Modulus of elasticity 85.2 GPa Although these alloys are silver free, discoloration of porcelain can still result because of the presence of cobalt. But this is not a significant problem.  Failure of the technician to completely mask out the dark metal oxide colour with opaque porcelain is a more common cause of unacceptable aesthetic results.  No metal casting agents are required to mask the oxide colour or to promote adherence to porcelain.  Like the Pd-Ag and Pd-Cu alloys the Pd-Co alloys generally tends to have a relatively high thermal contraction coefficient. Hence would be more compatible with high expansion porcelains.

Palladium-Gallium-Silver and Palladium-Gallium-Silver-Gold alloys  These alloys are the most recent of the noble metals.  This groups of alloys was introduced because they tend to have a slightly lighter coloured oxide than the Pd-Cu or Pd-Co alloys.  The silver content is relatively low (5-8wt%) and is inadequate to cause porcelain greening.  Since they have a low coefficient of thermal contraction they would be more compatible with lower expansion porcelains (e.g. vita porcelains).

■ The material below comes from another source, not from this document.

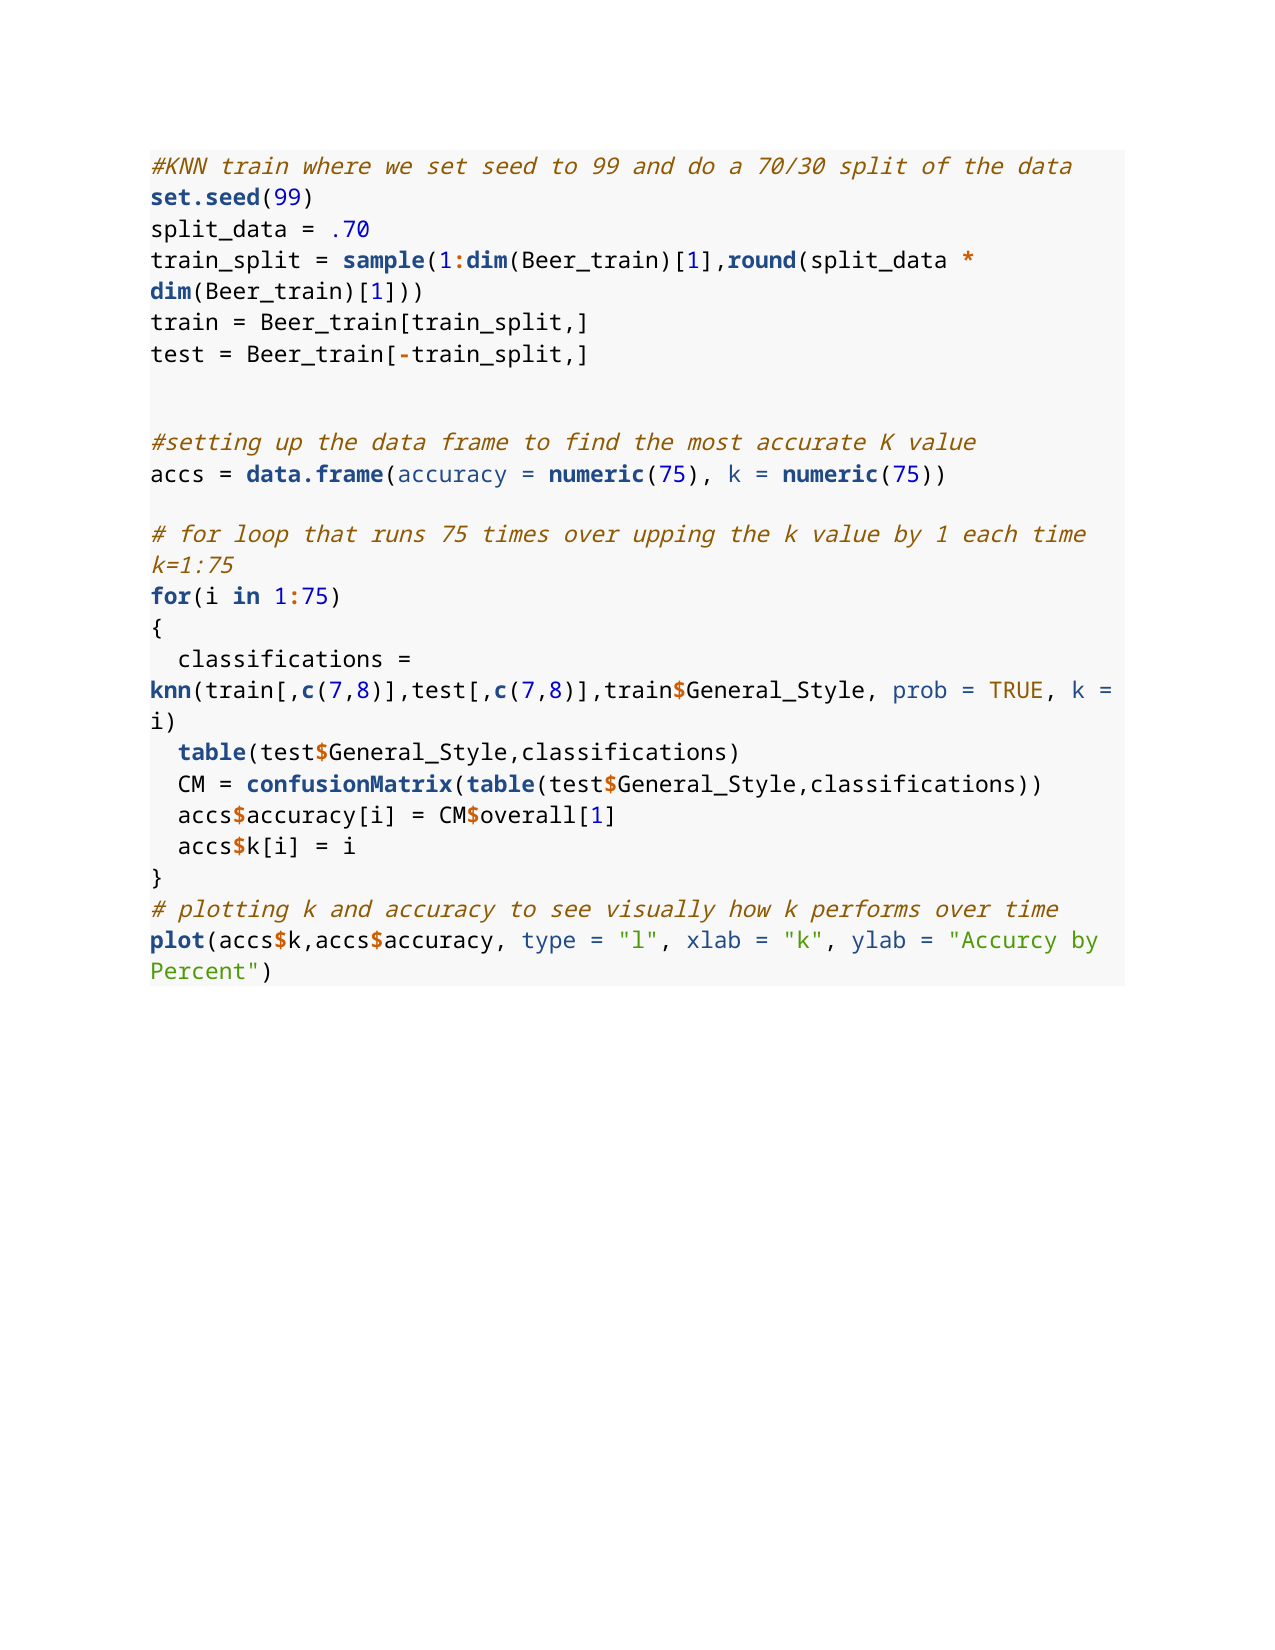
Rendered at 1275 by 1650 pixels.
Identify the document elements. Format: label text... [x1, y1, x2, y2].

text #KNN train where we set seed to 99 and do a 70/30 split of the data set.seed(99) split_data = .70 train_split = sample(1:dim(Beer_train)[1],round(split_data * dim(Beer_train)[1])) train = Beer_train[train_split,] test = Beer_train[-train_split,] #setting up the data frame to find the most accurate K value accs = data.frame(accuracy = numeric(75), k = numeric(75)) # for loop that runs 75 times over upping the k value by 1 each time k=1:75 for(i in 1:75) { classifications = knn(train[,c(7,8)],test[,c(7,8)],train$General_Style, prob = TRUE, k = i) table(test$General_Style,classifications) CM = confusionMatrix(table(test$General_Style,classifications)) accs$accuracy[i] = CM$overall[1] accs$k[i] = i } # plotting k and accuracy to see visually how k performs over time plot(accs$k,accs$accuracy, type = "l", xlab = "k", ylab = "Accurcy by Percent") [150, 150, 1125, 986]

Conclusion Numerous types of casting alloys have been used for the restoration of teeth while gold-based alloys have played the major role for many years their dominance has been challenged now by base metal system. The main reason is that base metals are less expensive as compared to gold alloys. Unfortunately these substitutes have been less than ideal in numerous way and one of greatest questions about them is their biological compatibility. However, further investigation need to be conducted to evaluate their biocompatibility. However, the performance of any restoration is related to multiple factors for ex: the design of the appliance, the skill and accuracy with which it has been fabricated and the properties of the materials used.